Seitentext:
=-=-=
# [Sammelthread] Alles rund ums Fotografieren



## Digicat (15. Mai 2009)

Servus Arcues

[OT]Mein Vorname ist Helmut, ist ein bisserl persönlicher 

Aha, also eine Nikon D300 nennst du dein Eigen 

Was sind denn deine fotografischen Vorlieben, wenn ich fragen darf 

Meine liegen in der Naturfotografie, Hauptthematik bei Singvögel :crazy. Leider fehlt mir noch das richtige Glas dazu (600/4), denn mit meinem 100-400L bin ich trotz 1.4II Konverter noch immer zu weit weg . 

Und ... ja, Links von diversen Fotoforen sind im Unterforum Foto/Videoforum erlaubt. Also her mit denen. Bin schon neugierig. Nur keine Werbung von kommerziellen Seiten, wo Bilder zum Verkauf angeboten werden.[/OT]


----------



## Arcuos (15. Mai 2009)

*AW: Spiegelreflexkamera*



Digicat schrieb:


> Servus Arcues
> 
> [OT]Mein Vorname ist Helmut, ist ein bisserl persönlicher
> 
> ...
=-=-=
Datenteil:
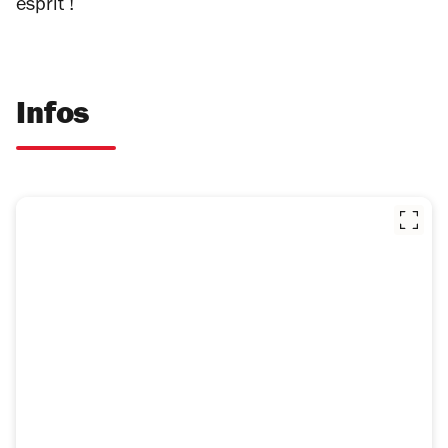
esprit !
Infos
=-=-=
Aufgaben:
[A] Welchen Vornamen nennt Digicat im Fotografie-Thread?
[B] Schreiben Sie aus dem Fotografie-Thread die Stelle zwischen „Aha, also eine“ und „Arcuos (15. Mai 2009)“ wortgetreu ab, beide Stellen eingeschlossen.
Die Zeilen spielen hierfür keine Rolle.

Lösungen:
[A] Helmut

[B]
Aha, also eine Nikon D300 nennst du dein Eigen 

Was sind denn deine fotografischen Vorlieben, wenn ich fragen darf 

Meine liegen in der Naturfotografie, Hauptthematik bei Singvögel :crazy. Leider fehlt mir noch das richtige Glas dazu (600/4), denn mit meinem 100-400L bin ich trotz 1.4II Konverter noch immer zu weit weg . 

Und ... ja, Links von diversen Fotoforen sind im Unterforum Foto/Videoforum erlaubt. Also her mit denen. Bin schon neugierig. Nur keine Werbung von kommerziellen Seiten, wo Bilder zum Verkauf angeboten werden.[/OT]


----------



## Arcuos (15. Mai 2009)